The dark-eyed woman had been pretty clear on the fact that humans couldn't provide children of their kind. All the talk about Yuna not being a viable female had inscribed that particular information deep into her consciousness. She'd caught herself, more than once, angry at the Douglas' selective language-and even more so at herself for only being what Luther wanted- not what he needed.
But apparently, that wasn't the whole truth.
“How?” She found herself demanding. “How could I?”
“I don't know,” Luther admitted, covering her hand with his own. “But my mother does. Her expression when I mentioned the possibility was unbelievably transparent. She knows something... and I'll get her to reveal it before the Elders.”
“If there is a way for me to have wolf children with you,” the young woman mused, trying not to let herself become too excited at the prospect, “Why would she hide it? Wouldn't that be the ultimate solution?”
“Why indeed,” Luther's reply was low and slightly forlorn. “This family has far too many secrets, and far too many laws. What we need are explanations and adaptations.

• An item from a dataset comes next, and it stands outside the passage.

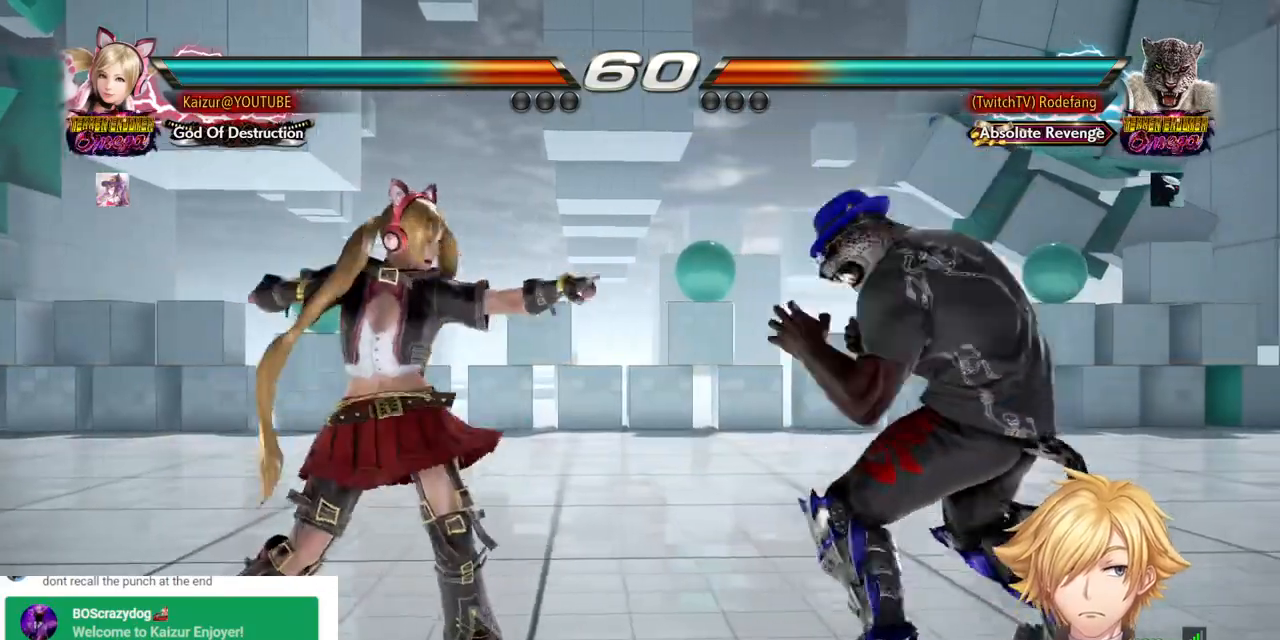
{"buttons": ["DPAD_RIGHT"], "left_stick": "center", "right_stick": "center", "events": [[33, "DPAD_LEFT", "down"], [350, "DPAD_LEFT", "up"], [350, "DPAD_RIGHT", "down"], [433, "DPAD_RIGHT", "up"], [467, "DPAD_RIGHT", "down"]]}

If we can't adapt... we might as well be done for, even if I do become Alpha.”
For a moment, Yuna was silent, contemplating.
Luther had a point.
As good as the Douglases were at hiding, she herself was living proof that they couldn't hide forever. If they did do away with her, how long would it be before someone else came along?
The young woman bit her lip.
The small spark of hope that was kindling inside her was almost more than she could bear. If they could just get the Elders to listen, and Luther's mother to talk... she might be spared. Even more, she and Luther might have a future together.